ポートフォリオ勉強会 「エンゼルケア」

エントリー:臨死期

〜ポートフォリオ勉強会とは〜
ポートフォリオ基盤型学習は専門医取得の研修要件の一つです。「今この経験は、在宅医となるために必要なも知識・技術・考え方の全体のうちの、この領域のこの部分を学んでいる」ということを意識して診療することが求められます。日々の学びを蓄積した記録である「学習ポートフォリオ」をもとに、評価用の「ショーケースポートフォリオ」を作成していきます。
亀田在宅では定期的にポートフォリオ勉強会を開催していて、来年から再来年にかけて専門医取得を目指す面々が持ち回りで自身のショーケースポートフォリオ(の卵)を発表しています。
今回はフェローの江口医師による「Dr.とNs.が共にエンゼルケアをやること」に関してDiscussionしました。

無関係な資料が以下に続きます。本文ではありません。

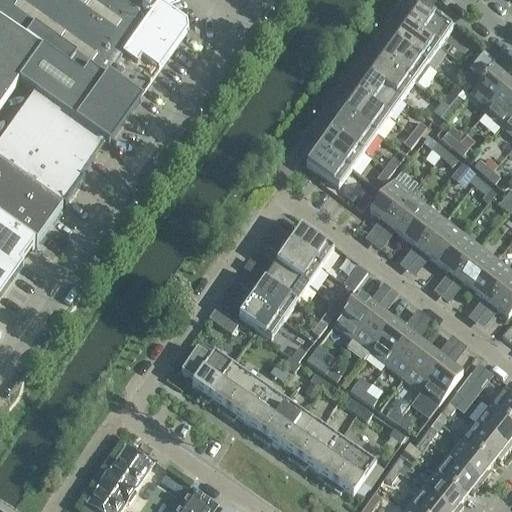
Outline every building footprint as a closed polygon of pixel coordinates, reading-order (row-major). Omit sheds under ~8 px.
[(0,0),(0,22),(42,52),(131,116),(188,36),(187,27),(148,0),(43,0),(42,2),(39,0),(0,0)] [(420,9),(413,19),(409,16),(403,25),(439,51),(452,32),(420,9)] [(42,52),(0,22),(0,71),(19,85),(42,52)] [(439,51),(403,25),(397,33),(401,36),(394,45),(427,68),(439,51)] [(378,60),(414,86),(423,92),(436,74),(427,68),(394,45),(388,54),(384,52),(378,60)] [(131,116),(42,52),(19,85),(36,97),(105,146),(108,148),(131,116)] [(484,54),(469,71),(473,75),(480,80),(494,63),(484,54)] [(414,86),(378,60),(372,68),(376,71),(369,80),(402,103),(414,86)] [(0,112),(19,85),(0,71),(0,112)] [(485,117),(511,87),(494,72),(470,100),(468,102),(485,117)] [(466,97),(480,80),(473,75),(464,85),(461,83),(456,88),(466,97)] [(402,103),(369,80),(363,89),(359,87),(353,95),(389,121),(402,103)] [(511,118),(511,87),(485,117),(501,131),(511,118)] [(464,106),(468,102),(470,100),(466,97),(456,88),(443,105),(449,111),(456,117),(465,106),(464,106)] [(389,121),(353,95),(347,103),(351,106),(345,115),(344,115),(377,138),(389,121)] [(36,97),(0,146),(0,164),(35,190),(65,211),(85,184),(80,181),(105,146),(36,97)] [(456,117),(449,111),(440,121),(447,127),(456,117)] [(344,115),(345,115),(341,112),(334,121),(338,124),(332,132),(332,133),(364,156),(377,138),(344,115)] [(511,140),(511,118),(501,131),(511,140)] [(420,126),(412,137),(419,142),(427,132),(420,126)] [(332,133),(332,132),(328,129),(322,139),(326,141),(320,150),(319,151),(351,174),(364,156),(332,133)] [(452,152),(457,145),(459,147),(462,143),(455,136),(457,135),(452,131),(441,143),(452,152)] [(419,142),(412,137),(403,148),(410,153),(419,142)] [(457,145),(452,152),(462,160),(468,154),(459,147),(457,145)] [(319,151),(320,150),(316,147),(309,156),(313,159),(306,169),(338,192),(351,174),(319,151)] [(442,163),(448,156),(438,147),(432,154),(442,163)] [(448,156),(442,163),(453,172),(458,165),(448,156)] [(393,161),(385,171),(392,177),(400,166),(393,161)] [(485,180),(490,173),(480,164),(474,171),(485,180)] [(475,191),(481,184),(470,175),(461,168),(451,182),(464,192),(469,186),(475,191)] [(0,225),(34,250),(35,249),(37,250),(62,215),(0,170),(0,225)] [(392,177),(385,171),(377,182),(384,187),(392,177)] [(501,182),(490,173),(485,180),(495,188),(501,182)] [(369,216),(370,216),(387,230),(397,217),(412,198),(394,184),(369,216)] [(496,197),(491,193),(481,184),(475,191),(485,200),(483,203),(488,207),(496,197)] [(404,243),(424,217),(429,211),(412,198),(397,217),(387,230),(404,243)] [(355,210),(362,216),(370,205),(363,199),(355,210)] [(499,208),(510,217),(511,214),(511,206),(505,201),(499,208)] [(424,217),(404,243),(422,256),(446,224),(429,211),(424,217)] [(422,256),(439,269),(463,237),(446,224),(422,256)] [(0,306),(23,274),(19,271),(34,250),(0,225),(0,306)] [(288,250),(321,272),(334,254),(301,231),(294,241),(290,238),(284,248),(287,250),(288,250)] [(439,269),(456,282),(480,251),(463,237),(439,269)] [(271,265),(275,268),(276,267),(308,290),(321,272),(288,250),(287,250),(281,259),(277,256),(271,265)] [(456,282),(471,294),(496,262),(480,251),(456,282)] [(471,294),(490,309),(511,280),(511,275),(496,262),(471,294)] [(276,267),(275,268),(269,277),(265,274),(259,283),(263,286),(263,285),(296,308),(308,290),(276,267)] [(353,296),(367,277),(358,269),(343,288),(346,290),(353,296)] [(511,280),(490,309),(508,322),(511,317),(511,280)] [(383,284),(372,301),(388,312),(399,296),(383,284)] [(253,292),(247,300),(284,325),(296,308),(263,285),(263,286),(257,294),(253,292)] [(344,307),(353,296),(346,290),(337,301),(344,307)] [(334,330),(352,343),(376,312),(358,298),(334,330)] [(284,325),(247,300),(242,308),(245,311),(238,321),(271,344),(284,325)] [(231,337),(239,326),(217,311),(209,322),(231,337)] [(417,311),(407,326),(422,337),(433,322),(417,311)] [(363,364),(369,357),(393,325),(376,312),(352,343),(346,351),(363,364)] [(327,329),(335,319),(328,313),(320,324),(327,329)] [(369,357),(386,370),(410,338),(403,332),(407,328),(397,320),(393,325),(369,357)] [(319,340),(327,329),(320,324),(312,335),(319,340)] [(511,331),(502,340),(509,346),(511,342),(511,331)] [(455,364),(468,349),(453,337),(441,351),(455,364)] [(403,383),(428,351),(410,338),(386,370),(403,383)] [(300,349),(291,343),(282,355),(291,362),(300,349)] [(298,367),(306,356),(299,351),(291,362),(298,367)] [(403,383),(420,396),(445,364),(428,351),(403,383)] [(210,402),(233,369),(214,356),(210,362),(197,353),(181,376),(194,385),(192,389),(202,396),(199,400),(208,406),(211,403),(210,402)] [(300,369),(298,367),(291,362),(289,361),(284,368),(295,376),(300,369)] [(314,371),(325,379),(330,371),(319,364),(314,371)] [(420,396),(411,409),(429,423),(438,410),(463,378),(452,370),(445,364),(420,396)] [(478,383),(485,373),(478,368),(471,378),(478,383)] [(210,402),(211,403),(220,409),(217,412),(225,418),(250,381),(233,369),(210,402)] [(325,379),(337,386),(342,379),(330,371),(325,379)] [(326,386),(315,379),(310,386),(321,393),(326,386)] [(268,394),(250,381),(225,418),(234,424),(236,420),(246,426),(268,394)] [(326,386),(321,393),(332,401),(337,394),(326,386)] [(350,395),(361,403),(366,396),(355,388),(350,395)] [(489,410),(511,428),(511,400),(503,393),(489,410)] [(268,394),(246,426),(255,433),(253,437),(261,442),(286,406),(268,394)] [(361,403),(372,411),(377,404),(366,396),(361,403)] [(449,407),(456,412),(463,402),(456,397),(449,407)] [(361,411),(350,403),(345,410),(356,418),(361,411)] [(304,418),(286,406),(261,442),(269,448),(272,445),(281,451),(304,418)] [(456,412),(449,407),(441,417),(448,422),(456,412)] [(475,427),(509,454),(511,450),(511,428),(489,410),(475,427)] [(361,411),(356,418),(367,425),(372,418),(361,411)] [(386,420),(396,427),(401,420),(391,413),(386,420)] [(322,430),(304,418),(281,451),(291,458),(288,461),(296,467),(322,430)] [(396,427),(408,435),(413,428),(401,420),(396,427)] [(462,444),(492,468),(497,462),(501,465),(509,454),(475,427),(462,444)] [(339,443),(322,430),(296,467),(305,473),(307,469),(317,476),(339,443)] [(423,441),(430,447),(437,437),(430,431),(423,441)] [(405,441),(394,433),(389,440),(400,448),(405,441)] [(430,447),(423,441),(415,451),(422,457),(430,447)] [(332,491),(357,455),(339,443),(317,476),(326,482),(324,486),(332,491)] [(448,461),(482,488),(490,478),(486,475),(492,468),(462,444),(448,461)] [(124,447),(85,511),(125,511),(154,465),(124,447)] [(376,468),(357,455),(332,491),(340,497),(343,494),(353,501),(376,468)] [(392,472),(399,477),(406,466),(399,461),(392,472)] [(435,478),(465,502),(470,495),(474,498),(482,488),(448,461),(435,478)] [(399,477),(392,472),(384,482),(392,487),(399,477)] [(421,495),(442,511),(462,511),(463,511),(459,508),(465,502),(435,478),(421,495)] [(210,511),(216,504),(194,490),(179,511),(210,511)] [(442,511),(421,495),(408,511),(442,511)] [(367,507),(373,511),(374,511),(381,502),(374,497),(367,507)]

亀田在宅では、看取りの際に、看護師と同行して、死亡診断ののちに、エンゼルケアを一緒に行います。
これまで病院勤務をしていた身としては、エンゼルケアを一緒に行うことは新鮮でした。
日本は、死後もそこにその方がいると感じる深い歴史と文化があります。
エンゼルケアとは、単純な死後処置とは違い

  • 死に至った患者や死に立ち会う家族に対して、「これまでのケアの延長」としてできる限りの援助を行う
  • 死後も患者の存在を認め、家族の意向を尊重しながら、「患者の尊厳が死後も保たれる」ように配慮をし、家族が死と向き合い、死を受容するための環境を作る
  • 医療者自身も、ケアの区切りと考え、今後のケア業務への糧とする

と考えられます。
「医師がエンゼルケアを行うこと」で、ご遺族や看護師、医者自身の、満足度や悲嘆への適応についてを考えました。
ご遺体のケアを、看護師が家族と一緒に行うことについての家族の体験・評価医師を対象とした設問といった文献がありましたが、いまだ検討されるものだろうと思います。
(現実的には、他の定期訪問、臨時対応の可能性、コスト面が懸念点ではありますね)
のちのグリーフケアにつながる大切なひと時に寄り添えるように、
引き続き、患者さんの旅立ちの手伝いと、ご遺族や医療者が死と向き合い、死を受容するための環境作りをさせて頂きます。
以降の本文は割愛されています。